I had the chorizo sandwich at Brindisa at Borough Market last November and have not stopped thinking about it since. Also spectacular was the grilled halumi sandwich at the Greek stand. Even though it's a 10.5 hour plane ride, I will be returning this fall, in part, because of that Chorizo sandwich.
Thanks for such a thorough report! Have been meaning to to check out GQS so must get there soon. I also really enjoy the coffee at Coffee Plant. I would also add to Limster's recommendation for The Bull and Last, a beautiful pub serving amazing food.
I wonder how long the average life-cycle of a top restaurant is, in terms of good reviews? Aside from the real top spots, most places with excellent reviews lose steam after a maximum of 2 years.
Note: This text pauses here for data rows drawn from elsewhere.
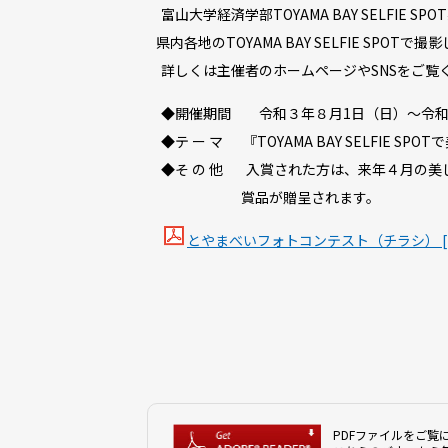
富山大学経済学部TOYAMA BAY SELFIE S
県内各地のTOYAMA BAY SELFIE SP
詳しくは主催者のホームページやSNSをご覧
◆開催期間 令和３年８月1日（日）～令和
◆テ ー マ 『TOYAMA BAY SELFIE S
◆そ の 他 入賞された方は、来年４月の美
賞品が贈呈されます。
とやまべいフォトコンテスト（チラシ） [PD
PDFファイルをご覧に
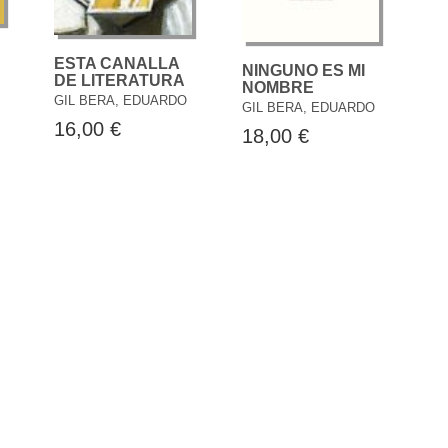
ESTA CANALLA
NINGUNO ES MI
DE LITERATURA
NOMBRE
GIL BERA, EDUARDO
GIL BERA, EDUARDO
16,00 €
18,00 €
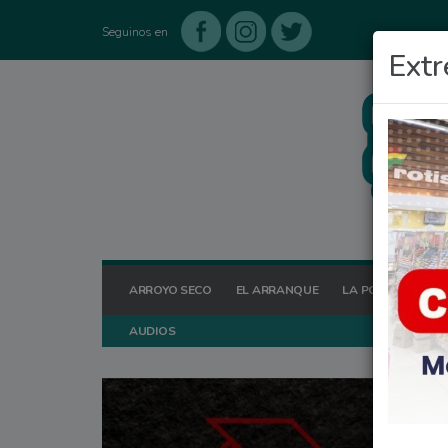
Seguinos en
Extr
ARROYO SECO
EL ARRANQUE
LA POSTA HOY
AUDIOS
I have had some great meals at many of the restaurants listed by the OP, but like him, my more recent experiences there have b.l.o.w.n. I wish I could eat the same stuff by the same peop'z LOL over the years and never be B L O W N
slight detour to prague (the food is horrible there) and now im back in london for a few more days. while i was gone, i ended up having to cancel my harwood arms reservation as a friend was ill. instead i went to:
El Piratas de tapas
Another Westbourne Grove restaurant near my apartment, the food here was excellent. Ordered the bread and aioli (mostly to sop up the oil from my chorizo), chorizo (delicious heaping bowl), and pork cheeks (with shallot relish...absolutely divine). Service was friendly, the place had a good crowd and I enjoyed my dinner here tremendously.
i like Bocca di Lupo...foodwise: the grilled whole fish is succulent...the signature radish/pomegranate salad, the fritto misto, and the Romanesco broccoli are other things i like there...the waiters can be brusk during hectic times, but the hostesses are pleasant...
If you feel like an old mellow pub (not a gastropub, but w/ decent food), i like the Crown and Two Chairmen on Dean St...fine fish&chips...and, while i'm not a big fan of udon noodles, the ones at Koya (Frith St) are authentic -- i like the version w/ the noodles cold, but the broth warm...
But actually, i realized where might be even better: Randall & Aubin (Brewer St): raw oysters and assorted seafood (plus lamb, pork, salads, etc)...i like the lobster salad...imagine a seafoody gastropub reconceptualized as trendy oyster bar/diner...yeah, i'd say that your best option :)
i ended up at moti mahal...never really had high end indian in london before. 11 pounds was a steal for 2 courses...vegetable fritters, chicken mahkani, and assorted accoutrements. food was excellent though the bottle of water and rice really bumped up my cost basis...ended up being 25 pound with service.
not too bad considering that the food was great.